== PAGE TEXT ==
==================================================
The Kuota photo is from a Craigslist ad -- likely from some dude who recently attempted a triathlon on a frame WAY too small for him.

I'm guessing the Cervelo was a joke meant to poke fun at the whole "road bike glamour shot" routine. I found that photo at this blog. They were sad because the chain was in the small ring for the photo


----------



## Ventruck (Mar 9, 2009)

S5 has to be a joke photo, like this one:










I myself run slammed on a 14.5cm headtube, -17 degree stem. Chopped the steerer and got the FD setup since the pic.


----------



## Zeekster64 (Dec 23, 2010)

I like stem down. I have a 5 degree stem so even when it's flipped down, it's not too low. It also looks better IMO.


----------



## AndrwSwitch (May 28, 2009)

Ventruck said:


> I myself run slammed on a 14.5cm headtube, -17 degree stem. Chopped the steerer and got the FD setup since the pic.


Please tell me you're not riding with that much exposed seat tube.
==================================================
== PROBLEMS TO SOLVE ==
[1] In the forum thread, what angle is Zeekster64's stem?
[2] Copy the rows from the line containing "List the series" through the end of the rows, without the pictures.
The forum thread and the rows below it come from separate sources.
==================================================
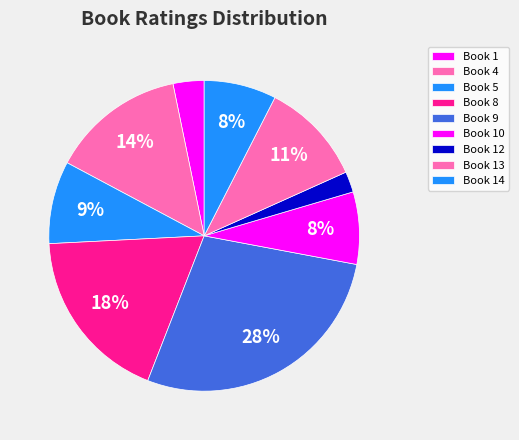

Count the number of slices in the pie.

9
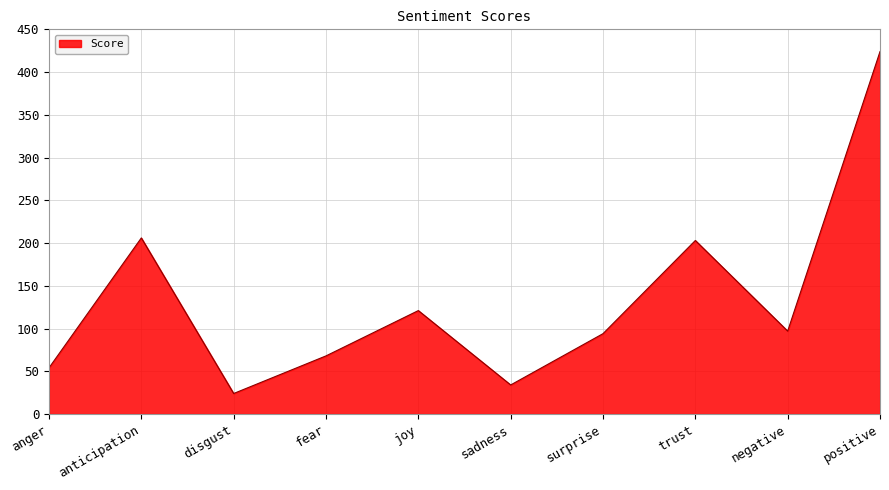

Reading left to right, list all the values displayed in this chart.

anger=54	anticipation=206	disgust=24	fear=68	joy=121	sadness=34	surprise=94	trust=203	negative=97	positive=424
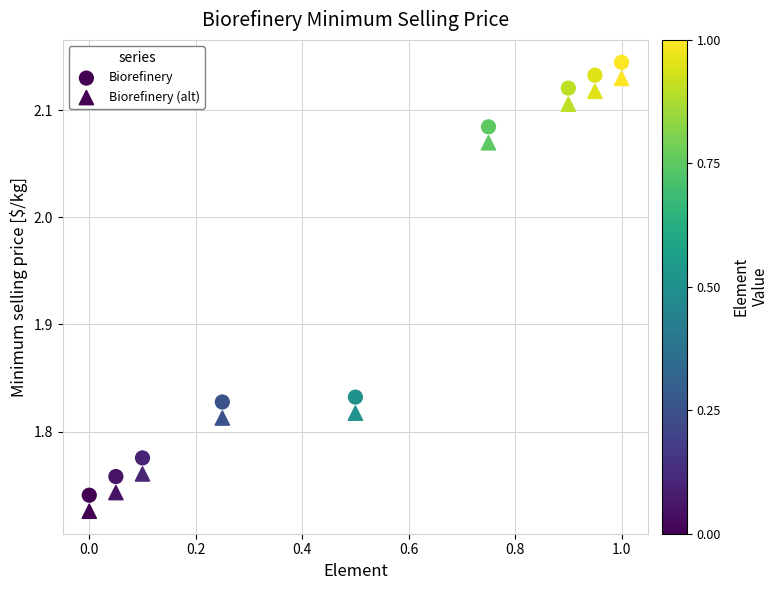

How many data points are displayed?

18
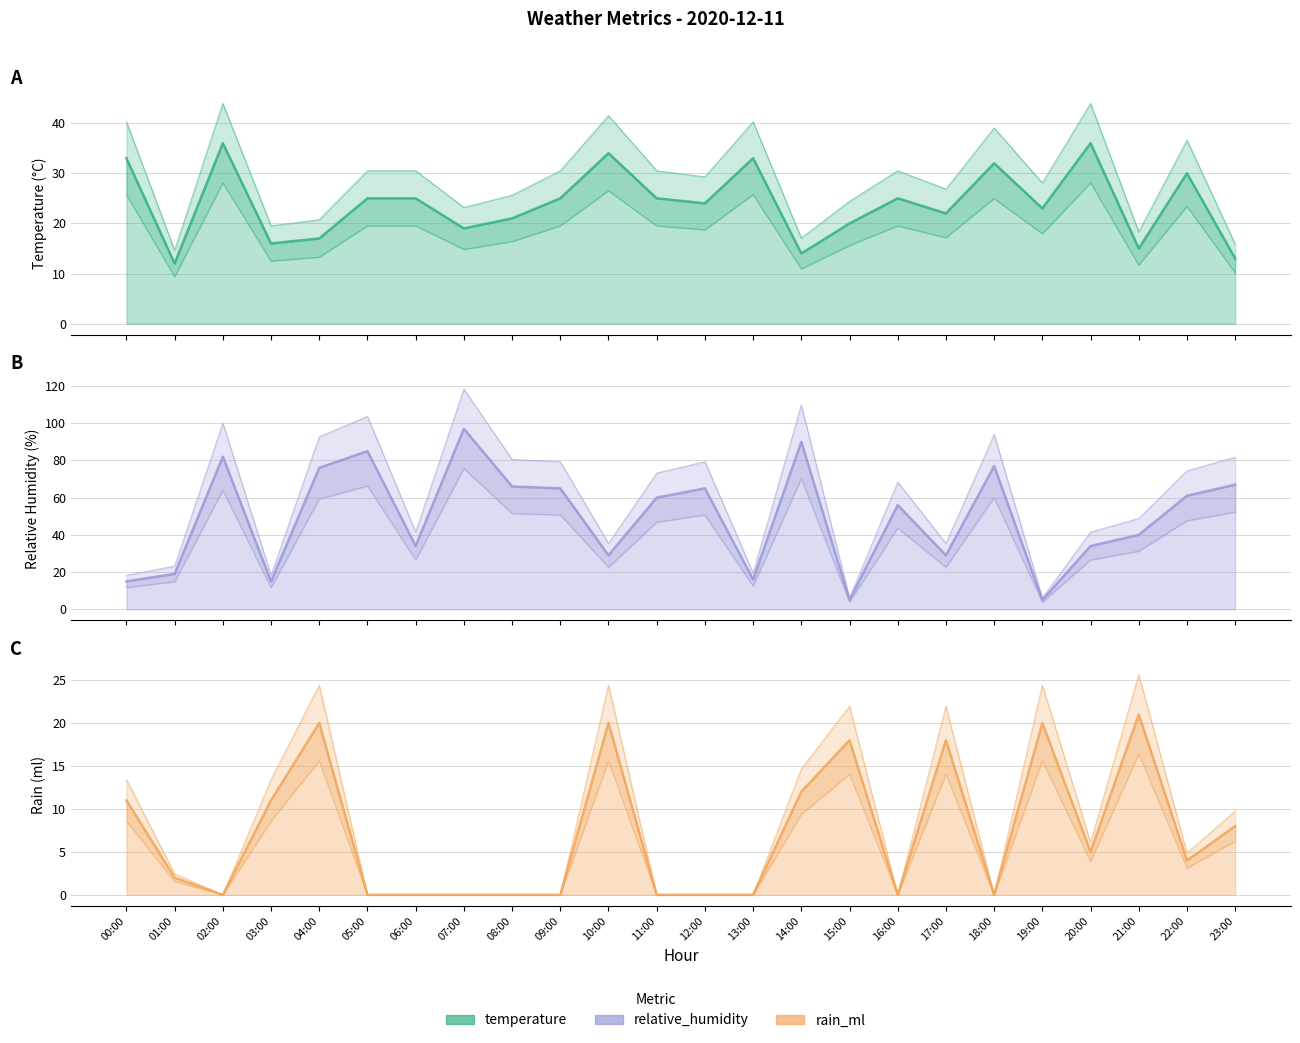

True or false: rain_ml has more than 2 points higher than both neighbors.

True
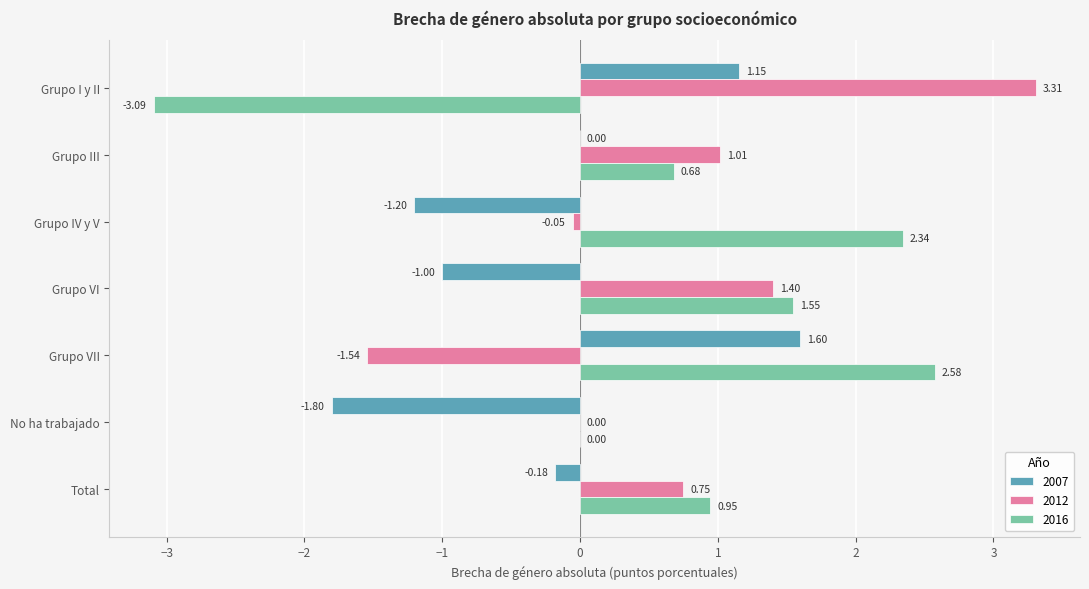

Where is 2012 nearest to the value 0?

No ha trabajado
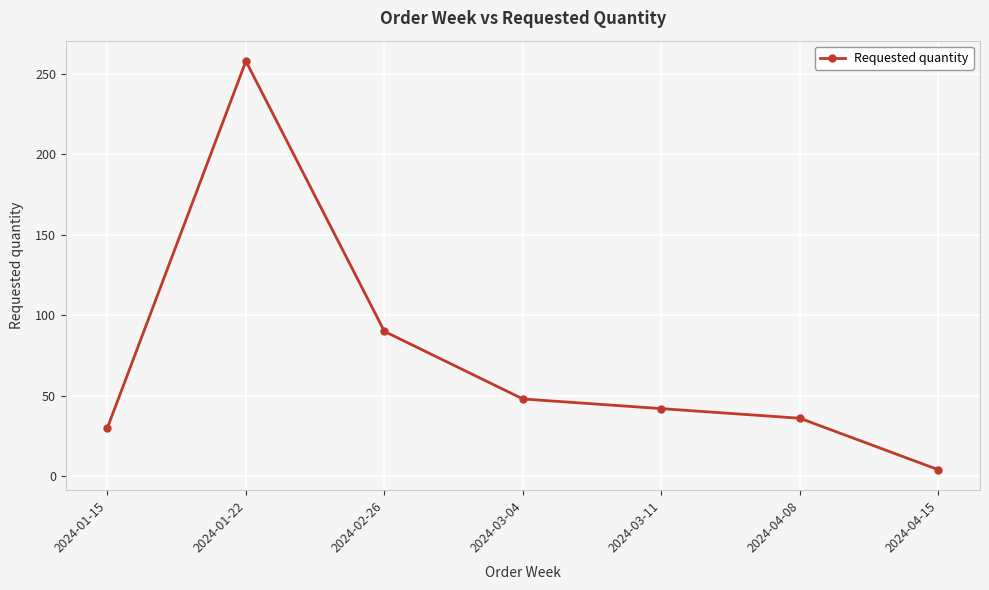

How many data points are less than 42?

3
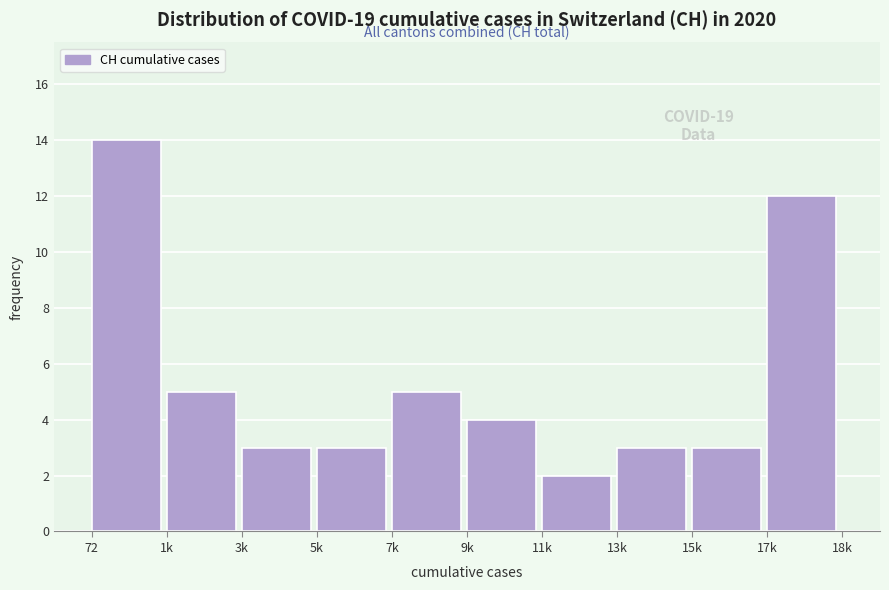

Reading right to left, transcribe all the data shown in this chart.

12	3	3	2	4	5	3	3	5	14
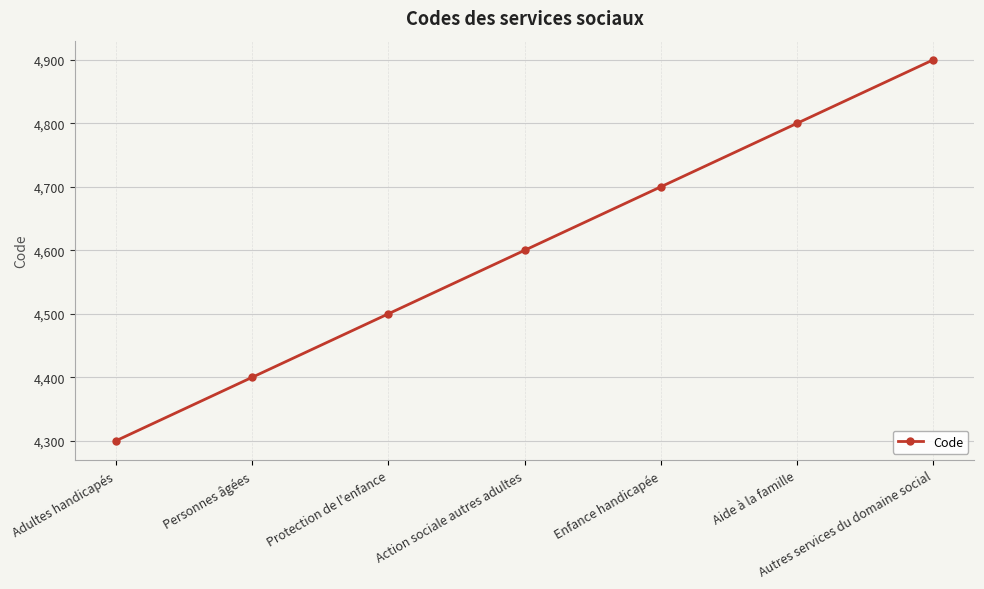

Count the values in the range 4400 to 4800.

5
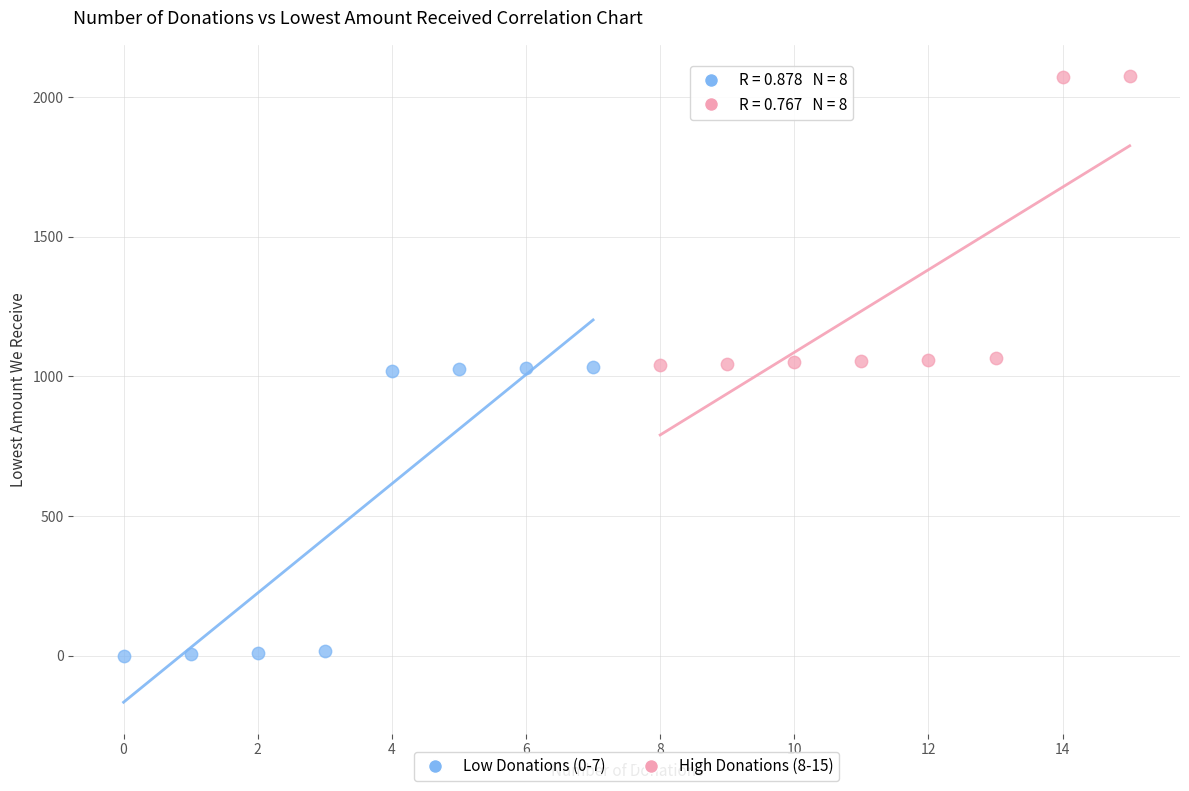

Which series contains the lowest Y value?

Low Donations (0-7)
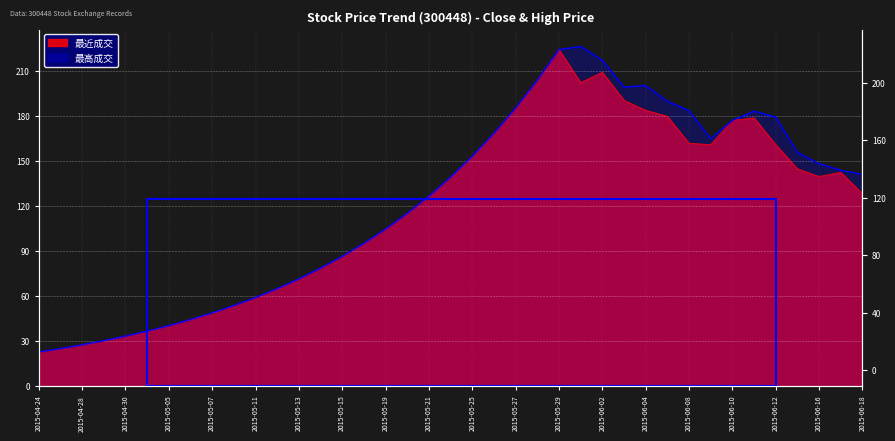

List the series in order of their peak value, lowest first.

最近成交, 最高成交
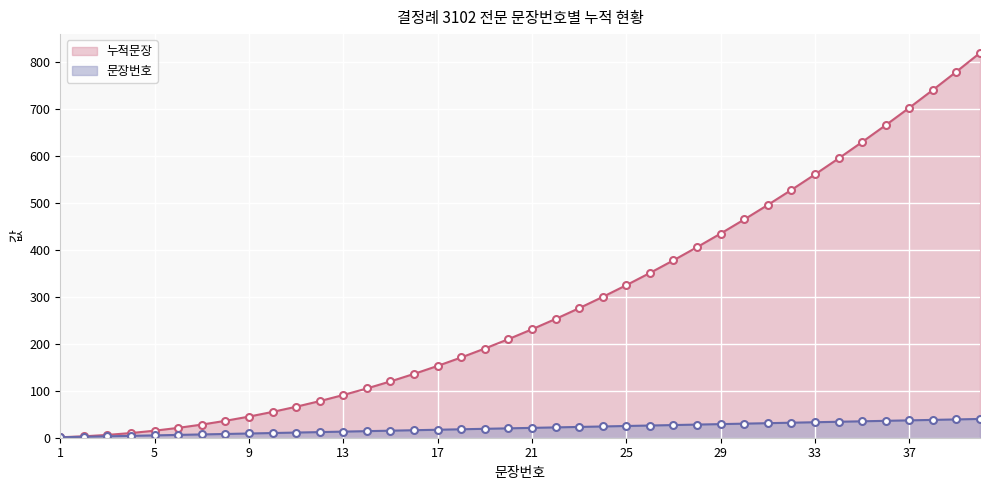

Which has a higher value, 40 or 37?

40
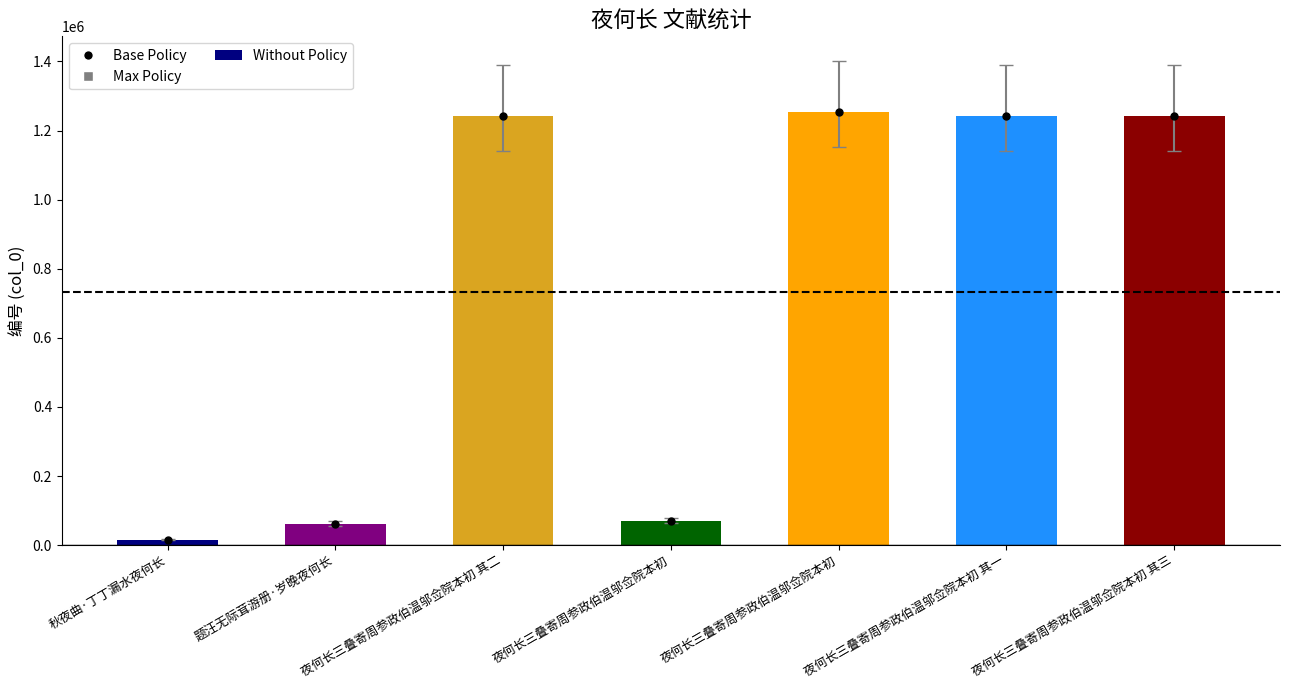

Read the value at 秋夜曲·丁丁漏水夜何长, to the nearest 10.

15360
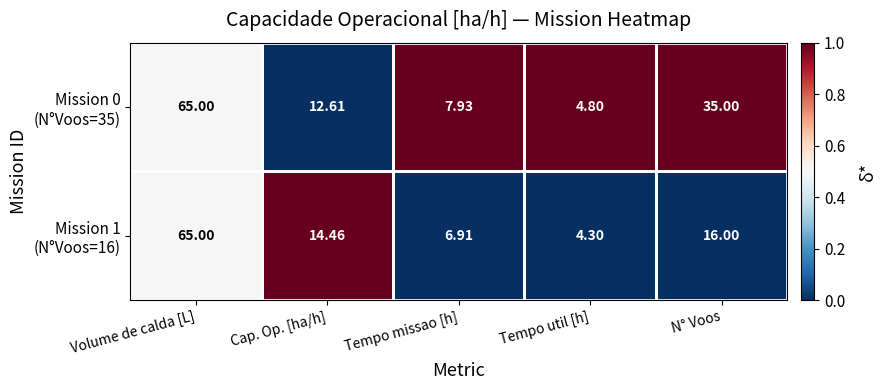

At which category is the sum across all series the highest?

Volume de calda [L]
==================================================
== ANSWERS TO EACH TASK ==
[1] 5 degrees

[2]
List the series in order of their peak value, lowest first.

最近成交, 最高成交

Which has a higher value, 40 or 37?

40

Read the value at 秋夜曲·丁丁漏水夜何长, to the nearest 10.

15360

At which category is the sum across all series the highest?

Volume de calda [L]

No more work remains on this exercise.